Question

Radius: 10 Arc Angle: Arc Length: 10/3 π find the Arc angle​

Answer 1

To find the arc angle, we can use the formula for arc length:

Arc length = (Arc angle/360) × 2πr

In this problem, we have the arc length and radius (r). We need to solve for the arc angle. The given information is:

Arc length = 10/3 π
Radius (r) = 10

Plug these values into the formula:

10/3 π = (Arc angle/360) × 2π × 10

To solve for the arc angle, we can follow these steps:

1. Divide both sides by 2π × 10 to isolate the Arc angle/360 term:
(10/3 π) / (2π × 10) = Arc angle/360

2. Simplify the left side of the equation:
(10/3) / 20 = Arc angle/360

3. Further simplify:
(10/3) / 20 = (10/60) = 1/6

So, 1/6 = Arc angle/360

4. Multiply both sides by 360 to solve for the arc angle:
Arc angle = 360 × (1/6)

5. Calculate the arc angle:
Arc angle = 60 degrees

The arc angle is 60 degrees.

Answer 2

The arc angle can be found by dividing the arc length by the radius.

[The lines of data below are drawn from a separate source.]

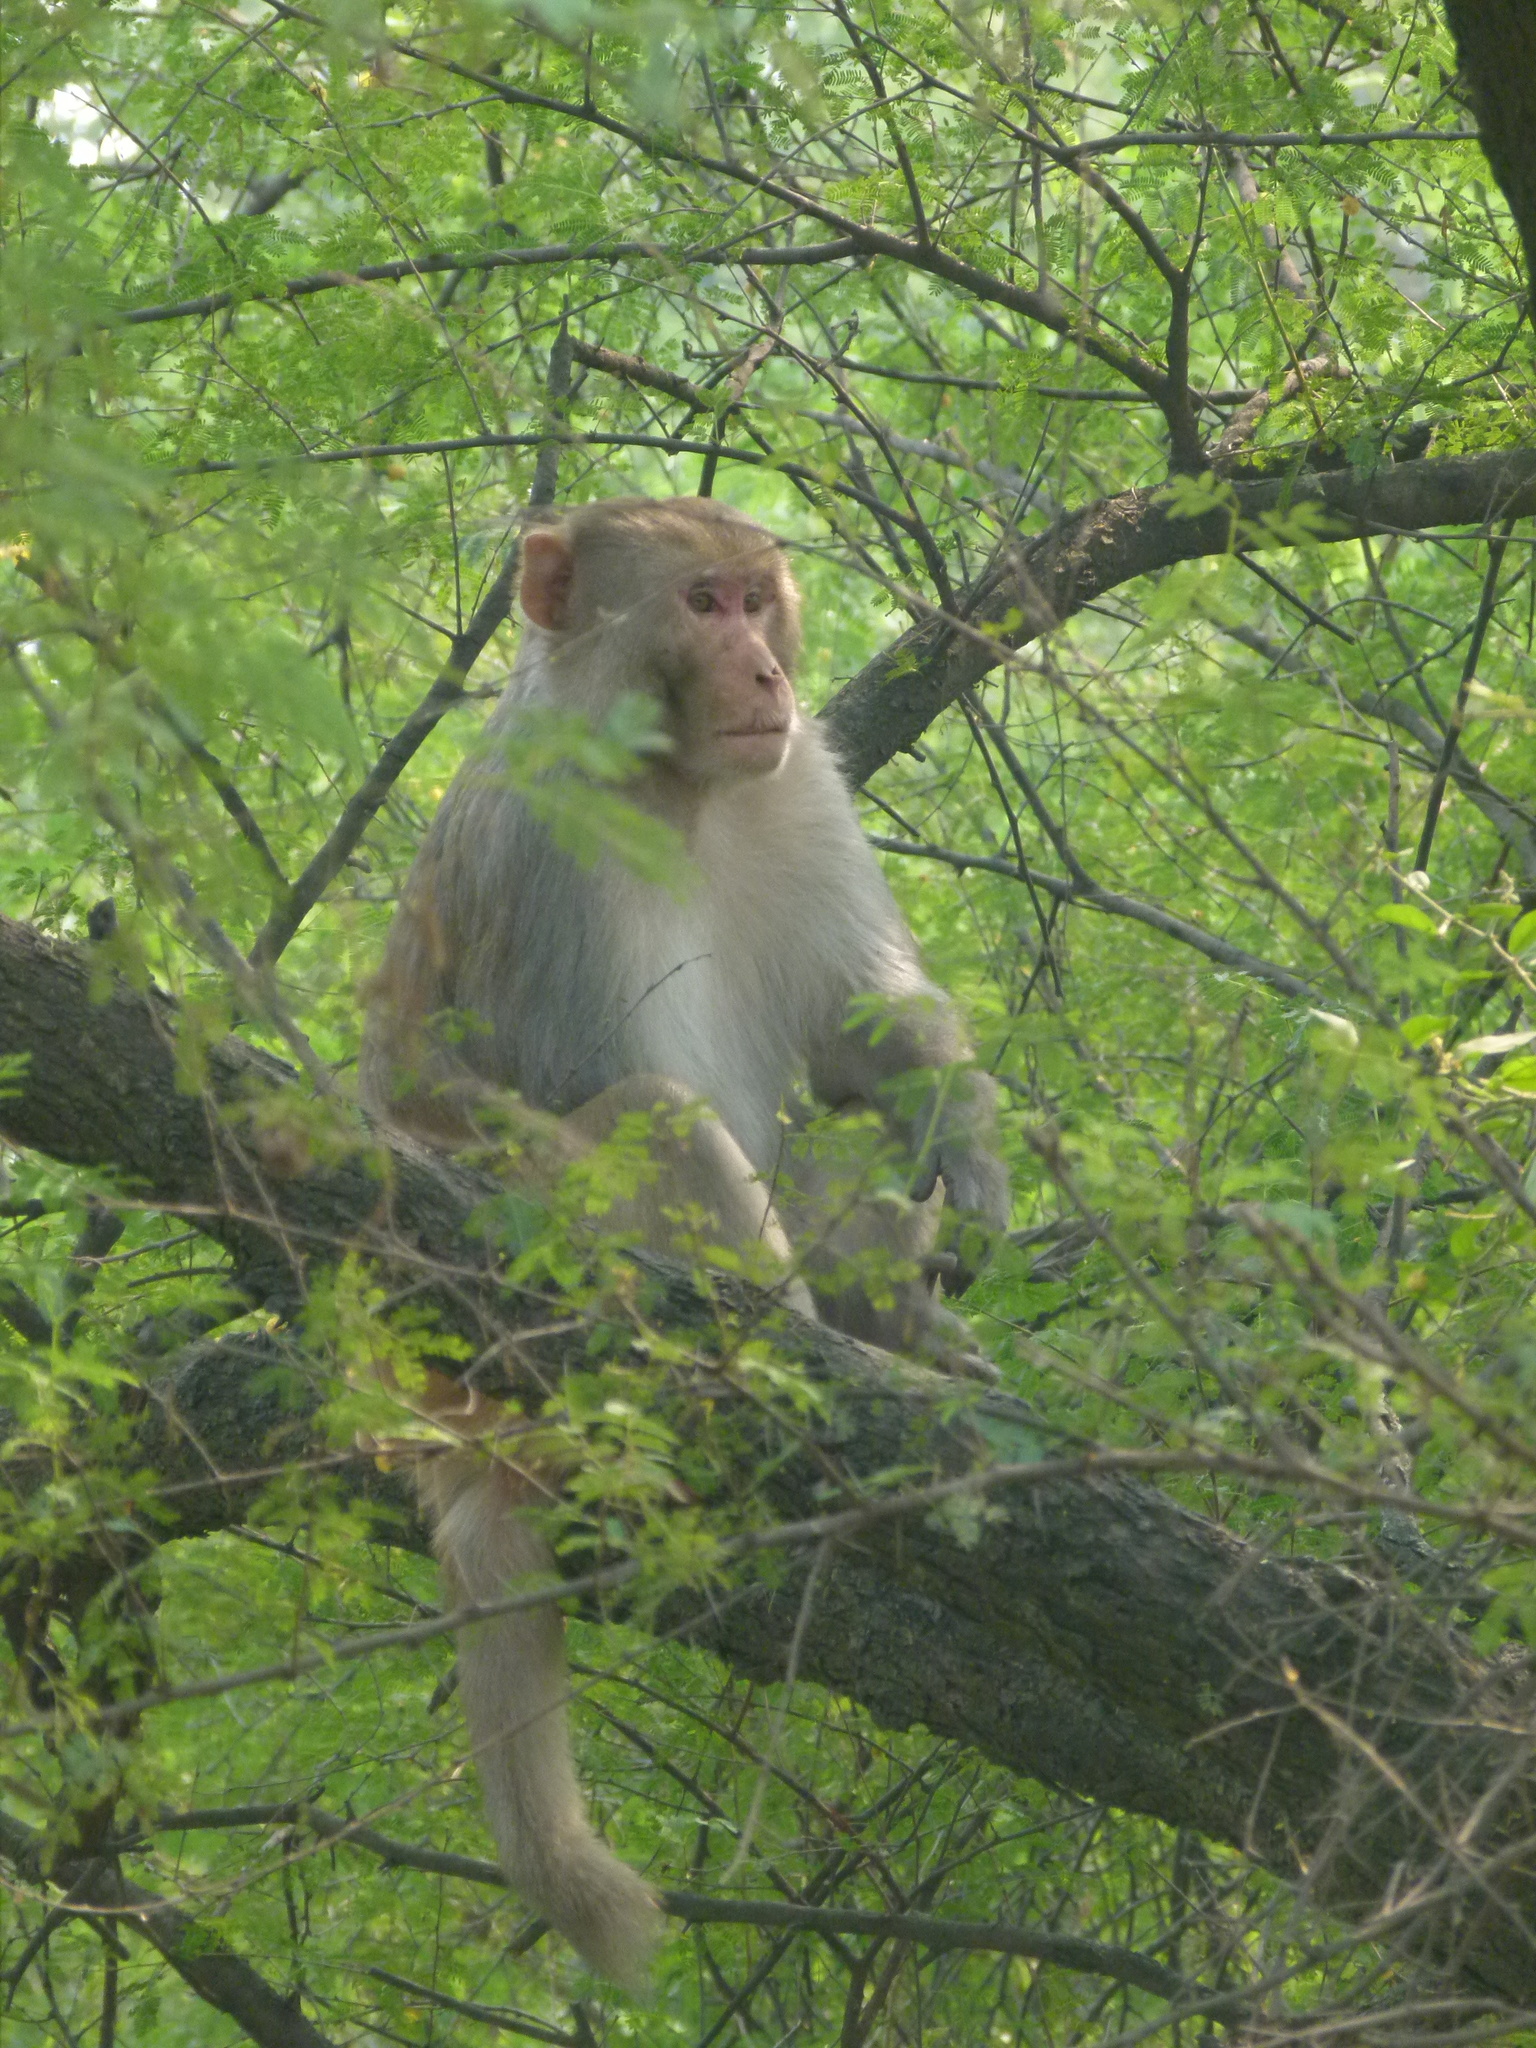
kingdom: Animalia
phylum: Chordata
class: Mammalia
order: Primates
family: Cercopithecidae
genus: Macaca
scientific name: Macaca mulatta
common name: Rhesus monkey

Given an arc length of 10/3 π and a radius of 10, the arc angle in radians is π/3.

Step-by-step explanation:

To find the arc angle when the radius of a circle is given, along with the arc length, you can use the relationship that the angle (in radians) is equal to the arc length divided by the radius. In this case, the given radius is 10 and the arc length is 10/3 π.

The formula to find the angle of rotation Δθ is:

Δθ = Arc Length / Radius

Now, plugging in the given values:

Δθ = (10/3 π) / 10

When simplified, it gives:

Δθ = π/3

So, the arc angle in radians is π/3.